The institute’s 2025 Population Report: The Great Demographic Transformation of Korea, released on Tuesday, projects that by 2125, South Korea’s population could drop to as low as 7.53 million people under its most pessimistic scenario — a dramatic decline from the current 51.7 million.
Even under the most optimistic projection, the population would still fall below 16 million, or less than one-third of today’s total.
The long-term forecast is based on cohort-component methodology, a globally recognized approach that calculates future population by factoring in fertility, mortality, and migration trends. The findings indicate an accelerating decline, with population numbers expected to shrink by 30% by 2075 and more than halve again by 2125 under the median scenario.
The aging population compounds the problem. By 2100, there could be 140 elderly people for every 100 working-age individuals — more than four times the current old-age dependency ratio. That would mark a drastic shift toward an “inverted pyramid” society, where the number of dependents outweighs the economically active population.

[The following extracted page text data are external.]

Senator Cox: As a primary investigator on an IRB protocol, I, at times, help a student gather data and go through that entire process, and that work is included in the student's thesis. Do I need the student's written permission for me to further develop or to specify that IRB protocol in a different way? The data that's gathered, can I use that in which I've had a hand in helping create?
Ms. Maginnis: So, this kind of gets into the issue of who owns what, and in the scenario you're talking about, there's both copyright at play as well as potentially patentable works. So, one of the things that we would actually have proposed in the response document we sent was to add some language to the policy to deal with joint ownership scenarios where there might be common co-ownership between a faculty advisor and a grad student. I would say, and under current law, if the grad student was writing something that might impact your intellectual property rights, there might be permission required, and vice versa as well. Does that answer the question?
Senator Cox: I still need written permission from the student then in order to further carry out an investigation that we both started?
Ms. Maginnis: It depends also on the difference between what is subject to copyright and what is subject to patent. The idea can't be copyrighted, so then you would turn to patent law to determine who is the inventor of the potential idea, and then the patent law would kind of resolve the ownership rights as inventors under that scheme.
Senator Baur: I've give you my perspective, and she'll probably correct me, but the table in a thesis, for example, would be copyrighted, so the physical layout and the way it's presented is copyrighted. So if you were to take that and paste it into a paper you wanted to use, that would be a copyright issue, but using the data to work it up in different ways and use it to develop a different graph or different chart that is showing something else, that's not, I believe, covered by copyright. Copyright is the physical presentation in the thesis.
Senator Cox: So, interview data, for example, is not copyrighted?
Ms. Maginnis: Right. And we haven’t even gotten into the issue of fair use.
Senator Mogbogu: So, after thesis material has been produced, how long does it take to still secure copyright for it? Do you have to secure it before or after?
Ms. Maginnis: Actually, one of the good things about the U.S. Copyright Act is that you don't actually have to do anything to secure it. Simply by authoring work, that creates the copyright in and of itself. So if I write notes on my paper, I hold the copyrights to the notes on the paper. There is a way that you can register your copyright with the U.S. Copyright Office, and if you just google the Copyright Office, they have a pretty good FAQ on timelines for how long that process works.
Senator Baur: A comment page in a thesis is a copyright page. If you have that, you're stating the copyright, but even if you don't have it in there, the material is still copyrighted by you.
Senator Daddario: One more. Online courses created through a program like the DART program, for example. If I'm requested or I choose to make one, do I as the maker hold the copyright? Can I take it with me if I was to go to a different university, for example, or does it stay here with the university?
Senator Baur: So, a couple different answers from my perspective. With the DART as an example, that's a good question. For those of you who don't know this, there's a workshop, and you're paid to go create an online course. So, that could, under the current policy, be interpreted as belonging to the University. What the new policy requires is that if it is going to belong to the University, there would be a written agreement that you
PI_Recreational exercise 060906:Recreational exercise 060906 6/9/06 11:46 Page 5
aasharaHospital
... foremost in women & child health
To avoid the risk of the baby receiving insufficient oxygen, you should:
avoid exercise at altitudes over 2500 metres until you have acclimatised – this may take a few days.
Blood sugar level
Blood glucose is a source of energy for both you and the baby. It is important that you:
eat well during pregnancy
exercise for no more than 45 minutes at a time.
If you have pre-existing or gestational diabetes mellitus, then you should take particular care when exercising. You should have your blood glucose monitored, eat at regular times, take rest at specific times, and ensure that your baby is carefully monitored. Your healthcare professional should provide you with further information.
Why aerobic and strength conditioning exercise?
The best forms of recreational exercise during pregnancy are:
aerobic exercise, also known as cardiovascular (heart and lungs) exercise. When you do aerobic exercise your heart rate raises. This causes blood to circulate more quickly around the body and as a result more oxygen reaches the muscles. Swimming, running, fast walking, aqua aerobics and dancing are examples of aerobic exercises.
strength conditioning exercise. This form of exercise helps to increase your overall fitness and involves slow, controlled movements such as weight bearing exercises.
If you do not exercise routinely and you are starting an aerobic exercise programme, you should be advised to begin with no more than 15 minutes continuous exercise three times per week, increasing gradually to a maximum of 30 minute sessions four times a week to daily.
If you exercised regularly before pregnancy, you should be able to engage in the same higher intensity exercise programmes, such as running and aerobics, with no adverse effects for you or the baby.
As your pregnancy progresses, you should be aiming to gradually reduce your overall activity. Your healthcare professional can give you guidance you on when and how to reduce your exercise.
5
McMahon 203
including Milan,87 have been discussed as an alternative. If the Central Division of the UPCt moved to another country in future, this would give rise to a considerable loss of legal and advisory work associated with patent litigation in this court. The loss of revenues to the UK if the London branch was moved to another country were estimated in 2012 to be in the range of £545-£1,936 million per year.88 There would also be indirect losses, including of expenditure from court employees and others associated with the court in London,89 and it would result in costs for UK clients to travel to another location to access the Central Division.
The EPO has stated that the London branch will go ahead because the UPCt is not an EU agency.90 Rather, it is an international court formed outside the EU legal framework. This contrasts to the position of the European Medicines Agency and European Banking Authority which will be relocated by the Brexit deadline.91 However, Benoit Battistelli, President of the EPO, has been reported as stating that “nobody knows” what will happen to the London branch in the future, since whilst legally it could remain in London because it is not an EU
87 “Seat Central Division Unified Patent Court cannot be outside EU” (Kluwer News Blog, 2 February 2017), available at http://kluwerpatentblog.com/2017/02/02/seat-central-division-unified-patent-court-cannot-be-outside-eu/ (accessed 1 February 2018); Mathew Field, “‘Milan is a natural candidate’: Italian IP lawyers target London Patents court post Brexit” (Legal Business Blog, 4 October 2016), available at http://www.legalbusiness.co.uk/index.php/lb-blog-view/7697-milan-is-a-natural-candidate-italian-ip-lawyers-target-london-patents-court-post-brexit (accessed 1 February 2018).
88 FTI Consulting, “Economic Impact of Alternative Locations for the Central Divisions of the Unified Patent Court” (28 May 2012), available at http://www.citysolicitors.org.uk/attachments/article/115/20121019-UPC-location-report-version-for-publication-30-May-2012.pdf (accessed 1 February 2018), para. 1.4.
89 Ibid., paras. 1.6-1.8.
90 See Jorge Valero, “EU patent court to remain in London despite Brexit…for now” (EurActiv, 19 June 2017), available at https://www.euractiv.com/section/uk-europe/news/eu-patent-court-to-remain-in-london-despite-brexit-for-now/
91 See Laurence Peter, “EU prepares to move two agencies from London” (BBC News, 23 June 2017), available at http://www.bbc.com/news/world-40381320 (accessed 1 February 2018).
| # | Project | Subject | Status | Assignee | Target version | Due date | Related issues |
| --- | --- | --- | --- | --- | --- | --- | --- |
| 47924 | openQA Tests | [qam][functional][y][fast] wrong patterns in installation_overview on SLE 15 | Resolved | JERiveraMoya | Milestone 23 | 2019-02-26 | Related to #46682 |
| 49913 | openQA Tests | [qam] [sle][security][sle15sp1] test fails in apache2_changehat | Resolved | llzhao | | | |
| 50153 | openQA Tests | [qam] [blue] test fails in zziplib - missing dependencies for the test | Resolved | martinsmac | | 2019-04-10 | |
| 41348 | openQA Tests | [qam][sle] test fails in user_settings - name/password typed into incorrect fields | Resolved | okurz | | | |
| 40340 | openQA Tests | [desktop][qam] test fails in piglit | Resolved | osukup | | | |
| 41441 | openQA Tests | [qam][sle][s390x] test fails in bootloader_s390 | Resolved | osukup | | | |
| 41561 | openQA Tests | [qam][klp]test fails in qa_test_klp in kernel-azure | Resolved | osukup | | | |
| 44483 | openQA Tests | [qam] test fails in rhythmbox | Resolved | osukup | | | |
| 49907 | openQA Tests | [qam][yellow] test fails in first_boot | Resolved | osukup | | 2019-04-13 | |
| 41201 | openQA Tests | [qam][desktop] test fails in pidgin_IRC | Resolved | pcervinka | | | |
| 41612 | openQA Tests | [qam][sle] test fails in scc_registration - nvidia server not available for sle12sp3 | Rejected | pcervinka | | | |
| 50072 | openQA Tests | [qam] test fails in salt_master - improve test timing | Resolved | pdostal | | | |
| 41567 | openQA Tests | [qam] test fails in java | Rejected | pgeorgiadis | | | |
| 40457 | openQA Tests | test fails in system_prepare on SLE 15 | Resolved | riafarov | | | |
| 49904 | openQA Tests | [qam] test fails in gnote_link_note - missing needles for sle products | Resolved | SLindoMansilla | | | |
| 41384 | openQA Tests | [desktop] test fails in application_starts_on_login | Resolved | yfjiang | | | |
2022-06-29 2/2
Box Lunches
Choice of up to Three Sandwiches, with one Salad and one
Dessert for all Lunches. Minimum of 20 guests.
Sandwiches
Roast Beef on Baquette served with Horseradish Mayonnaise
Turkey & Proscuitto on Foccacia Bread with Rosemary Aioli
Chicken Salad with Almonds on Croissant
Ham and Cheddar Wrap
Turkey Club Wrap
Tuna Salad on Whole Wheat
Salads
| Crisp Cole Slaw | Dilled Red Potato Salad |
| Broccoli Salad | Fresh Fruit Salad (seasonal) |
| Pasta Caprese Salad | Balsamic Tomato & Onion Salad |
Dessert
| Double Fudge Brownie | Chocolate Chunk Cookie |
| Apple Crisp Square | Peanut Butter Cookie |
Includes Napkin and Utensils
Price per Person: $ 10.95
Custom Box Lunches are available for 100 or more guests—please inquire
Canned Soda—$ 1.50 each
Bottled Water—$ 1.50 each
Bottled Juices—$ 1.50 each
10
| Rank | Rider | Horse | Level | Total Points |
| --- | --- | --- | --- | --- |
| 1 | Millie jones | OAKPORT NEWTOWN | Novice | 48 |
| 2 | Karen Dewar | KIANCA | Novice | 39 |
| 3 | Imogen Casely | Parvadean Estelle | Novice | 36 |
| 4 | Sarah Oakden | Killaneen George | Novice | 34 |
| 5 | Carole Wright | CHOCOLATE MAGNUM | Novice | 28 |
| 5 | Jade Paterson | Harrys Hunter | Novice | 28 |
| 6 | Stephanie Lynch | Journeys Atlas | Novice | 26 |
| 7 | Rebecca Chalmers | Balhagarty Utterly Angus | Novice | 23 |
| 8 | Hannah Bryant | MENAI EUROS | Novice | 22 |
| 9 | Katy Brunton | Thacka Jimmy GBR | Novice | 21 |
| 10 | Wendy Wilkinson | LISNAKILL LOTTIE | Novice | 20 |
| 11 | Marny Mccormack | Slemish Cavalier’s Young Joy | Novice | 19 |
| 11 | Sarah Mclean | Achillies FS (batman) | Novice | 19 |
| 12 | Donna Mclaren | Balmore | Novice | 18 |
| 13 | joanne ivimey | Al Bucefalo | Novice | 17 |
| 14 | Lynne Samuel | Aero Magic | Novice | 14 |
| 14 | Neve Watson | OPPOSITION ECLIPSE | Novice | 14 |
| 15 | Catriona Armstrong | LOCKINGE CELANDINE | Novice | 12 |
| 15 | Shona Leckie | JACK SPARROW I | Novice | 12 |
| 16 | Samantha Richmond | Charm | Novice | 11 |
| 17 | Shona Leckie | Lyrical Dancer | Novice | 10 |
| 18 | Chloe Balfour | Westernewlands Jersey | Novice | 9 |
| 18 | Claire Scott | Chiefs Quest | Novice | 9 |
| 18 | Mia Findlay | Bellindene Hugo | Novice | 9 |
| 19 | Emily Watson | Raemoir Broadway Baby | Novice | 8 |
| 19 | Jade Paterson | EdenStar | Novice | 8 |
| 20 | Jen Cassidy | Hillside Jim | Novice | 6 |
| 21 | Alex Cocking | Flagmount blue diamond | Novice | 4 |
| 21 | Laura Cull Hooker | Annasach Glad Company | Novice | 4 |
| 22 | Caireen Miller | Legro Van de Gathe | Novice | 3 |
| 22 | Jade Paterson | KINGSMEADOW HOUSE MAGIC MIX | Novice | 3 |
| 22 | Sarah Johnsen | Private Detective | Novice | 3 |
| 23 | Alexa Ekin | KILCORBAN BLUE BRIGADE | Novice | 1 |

The report also analyzed nearly 60,000 posts from the online professional community Blind to better understand attitudes toward marriage and childbirth among people in their 20s to 40s.
It found that concerns over finances and housing outweigh emotional factors like love in discussions about marriage, while economic burdens dominate conversations about childbearing.
To reverse the demographic tide, the institute recommends an ambitious suite of policy reforms: increased financial support for childbirth and parenting, the normalization of work-life balance, extended retirement age and continued employment, and a restructured immigration policy.
Most critically, the report calls for a pivot to a productivity-centered economic model to sustain national resilience in the face of an inevitable population decline.